Taking the entries below, transcribe only the lines starting with the one with "This is a simple" and going on through the one with "picture in the post.", exactly as written, without the pictures.
DATA FOR THIS EXERCISE: Begin
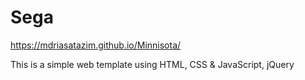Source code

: # Sega
https://mdriasatazim.github.io/Minnisota/

This is a simple web template using HTML, CSS & JavaScript, jQuery
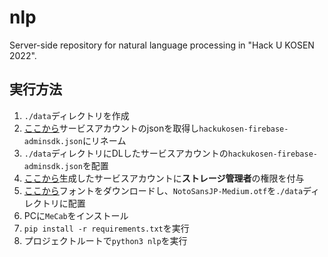 # nlp
Server-side repository for natural language processing in "Hack U KOSEN 2022".

## 実行方法
1. `./data`ディレクトリを作成
2. [ここから](https://console.firebase.google.com/u/2/project/hackukosen/settings/serviceaccounts/adminsdk?hl=ja)サービスアカウントのjsonを取得し`hackukosen-firebase-adminsdk.json`にリネーム
3. `./data`ディレクトリにDLしたサービスアカウントの`hackukosen-firebase-adminsdk.json`を配置
4. [ここから](https://console.cloud.google.com/iam-admin/iam?authuser=2&project=hackukosen)生成したサービスアカウントに**ストレージ管理者**の権限を付与
5. [ここから](https://fonts.google.com/noto/specimen/Noto+Sans+JP)フォントをダウンロードし、`NotoSansJP-Medium.otf`を`./data`ディレクトリに配置
6. PCに`MeCab`をインストール
7. `pip install -r requirements.txt`を実行
8. プロジェクトルートで`python3 nlp`を実行
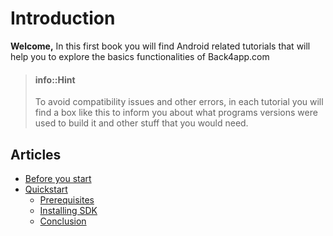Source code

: # Introduction
**Welcome,**
In this first book you will find Android related tutorials that will help you to explore the basics functionalities of Back4app.com

> #### info::Hint
> To avoid compatibility issues and other errors, in each tutorial you will find a box like this to inform you about what programs versions were used to build it and other stuff that you would need.
> 




## Articles
* [Before you start](prereq.md)
* [Quickstart](quickstart.md)
  * [Prerequisites](quickstart/prereq.md)
  * [Installing SDK](quickstart/instaling-sdk.md)
  * [Conclusion](quickstart/conclusion.md)





<!--
Summary of
What is?
What is it for?
What will you learn here?
-->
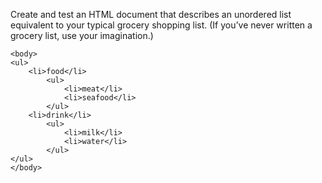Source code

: Create and test an HTML document that describes an unordered list 
equivalent to your typical grocery shopping list. (If you’ve never written a 
grocery list, use your imagination.)

<!DOCTYPEhtml>
<html>
	<head>
		<title>The exercise</title>
	</head>
   
	<body>
	<ul>
		<li>food</li>
			<ul>
				<li>meat</li>
				<li>seafood</li>
			</ul>
		<li>drink</li>
			<ul>
				<li>milk</li>
				<li>water</li>
			</ul>
	</ul>
	</body>  
</html>
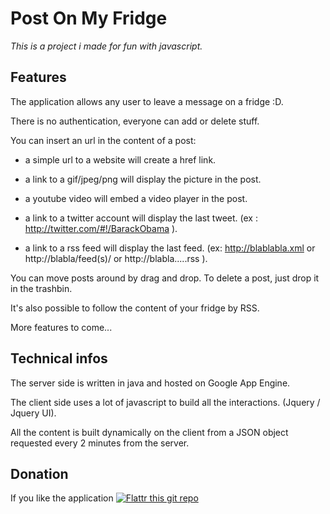 # Post On My Fridge

*This is a project i made for fun with javascript.*

## Features 

The application allows any user to leave a message on a fridge :D.

There is no authentication, everyone can add or delete stuff.

You can insert an url in the content of a post:

* a simple url to a website will create a href link.

* a link to a gif/jpeg/png will display the picture in the post.

* a youtube video will embed a video player in the post.

* a link to a twitter account will display the last tweet. (ex : http://twitter.com/#!/BarackObama ).

* a link to a rss feed will display the last feed. (ex: http://blablabla.xml or http://blabla/feed(s)/ or http://blabla.....rss ).

You can move posts around by drag and drop. To delete a post, just drop it in the trashbin. 

It's also possible to follow the content of your fridge by RSS.

More features to come...

## Technical infos

The server side is written in java and hosted on Google App Engine.

The client side uses a lot of javascript to build all the  interactions. (Jquery / Jquery UI).

All the content is built dynamically on the client from a JSON object requested every 2 minutes from the server.


## Donation

If you like the application [![Flattr this git repo](http://api.flattr.com/button/flattr-badge-large.png)](https://flattr.com/submit/auto?user_id=shagaan&url=https://github.com/shagaan&title=PostOnMyFridge&language=en_GB&tags=github&category=software)
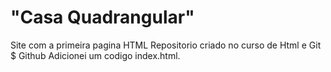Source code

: # "Casa Quadrangular"

Site com a primeira pagina HTML
Repositorio criado no curso de Html e Git $ Github
Adicionei um codigo index.html.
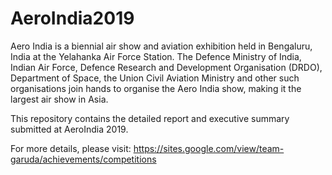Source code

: # AeroIndia2019

Aero India is a biennial air show and aviation exhibition held in Bengaluru, India at the Yelahanka Air Force Station. The Defence Ministry of India, Indian Air Force, Defence Research and Development Organisation (DRDO), Department of Space, the Union Civil Aviation Ministry and other such organisations join hands to organise the Aero India show, making it the largest air show in Asia.

This repository contains the detailed report and executive summary submitted at AeroIndia 2019.

For more details, please visit: https://sites.google.com/view/team-garuda/achievements/competitions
DATA FOR THIS EXERCISE: End
▶ [OUTPUT FOR THIS TASK]:
This is a simple web template using HTML, CSS & JavaScript, jQuery
 # nlp
Server-side repository for natural language processing in "Hack U KOSEN 2022".

## 実行方法
1. `./data`ディレクトリを作成
2. [ここから](https://console.firebase.google.com/u/2/project/hackukosen/settings/serviceaccounts/adminsdk?hl=ja)サービスアカウントのjsonを取得し`hackukosen-firebase-adminsdk.json`にリネーム
3. `./data`ディレクトリにDLしたサービスアカウントの`hackukosen-firebase-adminsdk.json`を配置
4. [ここから](https://console.cloud.google.com/iam-admin/iam?authuser=2&project=hackukosen)生成したサービスアカウントに**ストレージ管理者**の権限を付与
5. [ここから](https://fonts.google.com/noto/specimen/Noto+Sans+JP)フォントをダウンロードし、`NotoSansJP-Medium.otf`を`./data`ディレクトリに配置
6. PCに`MeCab`をインストール
7. `pip install -r requirements.txt`を実行
8. プロジェクトルートで`python3 nlp`を実行
Source code

: # Introduction
**Welcome,**
In this first book you will find Android related tutorials that will help you to explore the basics functionalities of Back4app.com

> #### info::Hint
> To avoid compatibility issues and other errors, in each tutorial you will find a box like this to inform you about what programs versions were used to build it and other stuff that you would need.
> 




## Articles
* [Before you start](prereq.md)
* [Quickstart](quickstart.md)
  * [Prerequisites](quickstart/prereq.md)
  * [Installing SDK](quickstart/instaling-sdk.md)
  * [Conclusion](quickstart/conclusion.md)





<!--
Summary of
What is?
What is it for?
What will you learn here?
-->
Source code

: Create and test an HTML document that describes an unordered list 
equivalent to your typical grocery shopping list. (If you’ve never written a 
grocery list, use your imagination.)

<!DOCTYPEhtml>
<html>
	<head>
		<title>The exercise</title>
	</head>
   
	<body>
	<ul>
		<li>food</li>
			<ul>
				<li>meat</li>
				<li>seafood</li>
			</ul>
		<li>drink</li>
			<ul>
				<li>milk</li>
				<li>water</li>
			</ul>
	</ul>
	</body>  
</html>
 # Post On My Fridge

*This is a project i made for fun with javascript.*

## Features 

The application allows any user to leave a message on a fridge :D.

There is no authentication, everyone can add or delete stuff.

You can insert an url in the content of a post:

* a simple url to a website will create a href link.

* a link to a gif/jpeg/png will display the picture in the post.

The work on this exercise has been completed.